Records for the exercise:

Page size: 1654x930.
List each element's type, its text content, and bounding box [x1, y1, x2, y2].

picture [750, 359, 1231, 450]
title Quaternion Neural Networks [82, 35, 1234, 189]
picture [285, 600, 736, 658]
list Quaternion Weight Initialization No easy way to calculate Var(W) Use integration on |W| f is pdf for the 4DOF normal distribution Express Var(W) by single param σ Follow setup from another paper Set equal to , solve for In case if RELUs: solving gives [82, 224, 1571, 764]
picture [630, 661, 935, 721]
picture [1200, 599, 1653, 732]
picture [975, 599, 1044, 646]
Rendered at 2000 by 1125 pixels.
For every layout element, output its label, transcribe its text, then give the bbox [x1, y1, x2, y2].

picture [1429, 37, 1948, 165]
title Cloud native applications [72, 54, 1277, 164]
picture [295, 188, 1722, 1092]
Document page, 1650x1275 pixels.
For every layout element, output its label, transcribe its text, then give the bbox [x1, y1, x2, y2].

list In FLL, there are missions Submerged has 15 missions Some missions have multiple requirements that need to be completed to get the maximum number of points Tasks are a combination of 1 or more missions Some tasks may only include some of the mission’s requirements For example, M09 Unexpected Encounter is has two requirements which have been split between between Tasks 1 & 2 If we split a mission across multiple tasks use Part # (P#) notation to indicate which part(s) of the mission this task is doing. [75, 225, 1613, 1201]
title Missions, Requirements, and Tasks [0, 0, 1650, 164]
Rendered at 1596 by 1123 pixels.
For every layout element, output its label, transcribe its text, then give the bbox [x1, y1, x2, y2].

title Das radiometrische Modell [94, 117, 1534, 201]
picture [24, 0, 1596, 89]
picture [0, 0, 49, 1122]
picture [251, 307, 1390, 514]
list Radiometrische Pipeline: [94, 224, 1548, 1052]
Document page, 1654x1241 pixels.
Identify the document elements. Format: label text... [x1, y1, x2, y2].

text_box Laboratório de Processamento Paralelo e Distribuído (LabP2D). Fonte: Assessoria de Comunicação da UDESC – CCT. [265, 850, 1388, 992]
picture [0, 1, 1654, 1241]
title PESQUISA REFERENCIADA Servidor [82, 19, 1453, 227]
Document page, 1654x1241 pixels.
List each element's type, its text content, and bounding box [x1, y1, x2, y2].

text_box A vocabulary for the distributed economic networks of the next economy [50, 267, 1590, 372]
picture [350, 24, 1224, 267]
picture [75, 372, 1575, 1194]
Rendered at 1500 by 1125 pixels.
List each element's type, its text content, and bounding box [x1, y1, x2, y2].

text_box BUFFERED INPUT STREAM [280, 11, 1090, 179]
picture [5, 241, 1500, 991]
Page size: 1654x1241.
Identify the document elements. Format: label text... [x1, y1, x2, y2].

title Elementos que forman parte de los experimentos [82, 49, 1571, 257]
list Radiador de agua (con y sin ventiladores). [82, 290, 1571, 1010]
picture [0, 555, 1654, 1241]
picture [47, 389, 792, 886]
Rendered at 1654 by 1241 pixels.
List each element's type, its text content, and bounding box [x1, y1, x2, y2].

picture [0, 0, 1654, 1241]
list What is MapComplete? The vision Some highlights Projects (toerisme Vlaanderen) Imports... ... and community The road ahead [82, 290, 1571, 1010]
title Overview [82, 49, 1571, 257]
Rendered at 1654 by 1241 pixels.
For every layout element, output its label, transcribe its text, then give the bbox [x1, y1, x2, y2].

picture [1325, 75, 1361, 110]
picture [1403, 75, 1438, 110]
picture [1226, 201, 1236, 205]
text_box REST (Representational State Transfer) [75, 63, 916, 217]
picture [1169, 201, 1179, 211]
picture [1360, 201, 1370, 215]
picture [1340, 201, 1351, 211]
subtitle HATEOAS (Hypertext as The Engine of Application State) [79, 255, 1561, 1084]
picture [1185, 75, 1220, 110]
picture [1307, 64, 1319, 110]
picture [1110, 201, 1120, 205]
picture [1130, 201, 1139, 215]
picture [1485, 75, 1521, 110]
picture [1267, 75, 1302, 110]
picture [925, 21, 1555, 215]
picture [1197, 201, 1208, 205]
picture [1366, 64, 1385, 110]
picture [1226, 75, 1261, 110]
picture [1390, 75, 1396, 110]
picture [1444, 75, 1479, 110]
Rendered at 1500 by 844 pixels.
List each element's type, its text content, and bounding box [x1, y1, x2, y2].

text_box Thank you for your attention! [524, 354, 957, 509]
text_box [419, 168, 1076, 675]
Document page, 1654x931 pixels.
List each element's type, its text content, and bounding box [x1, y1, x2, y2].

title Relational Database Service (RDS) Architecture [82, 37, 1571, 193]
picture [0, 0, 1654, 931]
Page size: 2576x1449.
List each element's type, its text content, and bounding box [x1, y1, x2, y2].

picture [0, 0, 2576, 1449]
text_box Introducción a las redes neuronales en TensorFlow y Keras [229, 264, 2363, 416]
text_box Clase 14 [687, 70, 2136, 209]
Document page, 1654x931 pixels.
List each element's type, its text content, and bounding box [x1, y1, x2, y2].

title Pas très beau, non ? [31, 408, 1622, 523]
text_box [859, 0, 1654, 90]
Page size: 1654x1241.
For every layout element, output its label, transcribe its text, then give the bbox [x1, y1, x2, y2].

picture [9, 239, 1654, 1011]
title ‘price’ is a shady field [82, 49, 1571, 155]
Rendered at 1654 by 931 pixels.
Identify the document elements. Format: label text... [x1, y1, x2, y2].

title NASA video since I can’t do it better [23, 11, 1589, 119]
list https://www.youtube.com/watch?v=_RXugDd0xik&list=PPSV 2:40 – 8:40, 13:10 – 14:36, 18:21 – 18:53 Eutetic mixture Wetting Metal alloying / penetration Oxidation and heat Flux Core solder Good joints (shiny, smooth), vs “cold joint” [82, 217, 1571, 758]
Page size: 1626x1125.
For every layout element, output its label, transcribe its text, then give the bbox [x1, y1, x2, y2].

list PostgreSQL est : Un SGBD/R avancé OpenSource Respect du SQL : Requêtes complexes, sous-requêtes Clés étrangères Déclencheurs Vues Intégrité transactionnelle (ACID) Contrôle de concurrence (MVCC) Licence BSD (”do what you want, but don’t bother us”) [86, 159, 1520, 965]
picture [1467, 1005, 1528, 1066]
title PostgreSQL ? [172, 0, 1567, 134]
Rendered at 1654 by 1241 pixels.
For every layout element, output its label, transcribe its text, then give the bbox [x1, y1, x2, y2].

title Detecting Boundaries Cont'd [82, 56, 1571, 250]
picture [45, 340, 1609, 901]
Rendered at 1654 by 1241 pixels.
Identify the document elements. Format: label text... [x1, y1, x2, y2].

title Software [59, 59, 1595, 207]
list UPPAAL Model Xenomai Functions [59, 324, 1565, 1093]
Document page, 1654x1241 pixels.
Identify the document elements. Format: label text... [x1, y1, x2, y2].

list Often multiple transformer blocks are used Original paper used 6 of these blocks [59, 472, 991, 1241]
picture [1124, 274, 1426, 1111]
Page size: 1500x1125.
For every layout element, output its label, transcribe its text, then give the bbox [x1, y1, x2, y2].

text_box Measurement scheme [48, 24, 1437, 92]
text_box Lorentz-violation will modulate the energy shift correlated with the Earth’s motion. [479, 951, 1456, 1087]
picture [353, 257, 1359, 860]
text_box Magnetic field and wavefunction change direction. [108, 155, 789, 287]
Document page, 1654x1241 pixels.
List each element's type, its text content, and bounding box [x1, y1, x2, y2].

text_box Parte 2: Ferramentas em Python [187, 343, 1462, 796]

The request:
Swap "bounding box" for "enclosing box" in the stretch from the start of the records through the line containing "picture [975, 599, 1044, 646]", and give back only that stretch with nothing else changed.

Final answer:
Page size: 1654x930.
List each element's type, its text content, and enclosing box [x1, y1, x2, y2].

picture [750, 359, 1231, 450]
title Quaternion Neural Networks [82, 35, 1234, 189]
picture [285, 600, 736, 658]
list Quaternion Weight Initialization No easy way to calculate Var(W) Use integration on |W| f is pdf for the 4DOF normal distribution Express Var(W) by single param σ Follow setup from another paper Set equal to , solve for In case if RELUs: solving gives [82, 224, 1571, 764]
picture [630, 661, 935, 721]
picture [1200, 599, 1653, 732]
picture [975, 599, 1044, 646]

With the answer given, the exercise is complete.